American Cities, Ranked By The Likelihood You Will Someday Visit Them On A Road Trip With Your Mother
She'll have more free time by now. Your father won't be around. You'll start excavating old plans you made together in earlier, idler hours, and you'll recalibrate the plans according to your new limits. So you'll drive there.
Boulder, Colorado
It's not necessarily a first choice for either of you, but almost no one's going to disagree about Boulder. You can go hiking, probably! It's nice to have something to do together where you don't have to look at each other. That sounds bleaker than it ought to, maybe. It's just easier when you're not staring each other down like you're both in a job interview. Riding in the car together is a little trickier but there's always scenery to point out and billboards to describe to each other. You could spend days together without having the kind of conversation you don't want to have with her.
New Orleans, Louisiana
For the mother who will not or cannot go hiking. The older the both of you get, the more you both appreciate wrought-iron scrollwork.
Hancock Shaker Village
This one happens to be in Pittsfield, Massachusetts, but you could just as easily swap it out for any number of quaint little Mennonite-adjacent villages in Pennsylvania or Ohio where members of an offshoot religious tradition make candles, or raise bees, or carve wainscot chairs. It's nice to watch people make things, even if you don't end up buying anything. "And they don't expect you to buy anything," she'll say after another tour through a working farmhouse. "They're just happy for people to come by," which may or may not be true.

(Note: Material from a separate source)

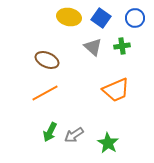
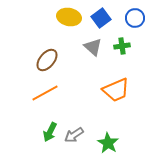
blue square: rotated 18 degrees clockwise
brown ellipse: rotated 75 degrees counterclockwise
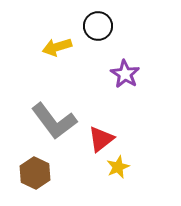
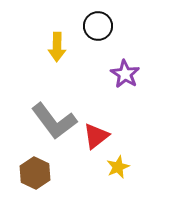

Charleston, South Carolina
"Oh, Pat Conroy lived here!" She will almost certainly like hearing about Pat Conroy. That and the local architecture gives you a lot of safe topics to talk about. You won't have a fight here. All of these cities are designed to minimize friction between a mother and her adult child on what is probably their last road trip together. Long before "the" end comes the end of road trips.
Sante Fe/Taos, New Mexico
Statistically speaking, you're almost certainly going to be in Santa Fe or Taos someday with your mother. Even if you have a terrible relationship with her, you'll go there with some of her ashes (your sister will get the lion's share) and surreptitiously scatter them outside the Georgia O'Keeffe museum one night. Now you can say you've been there.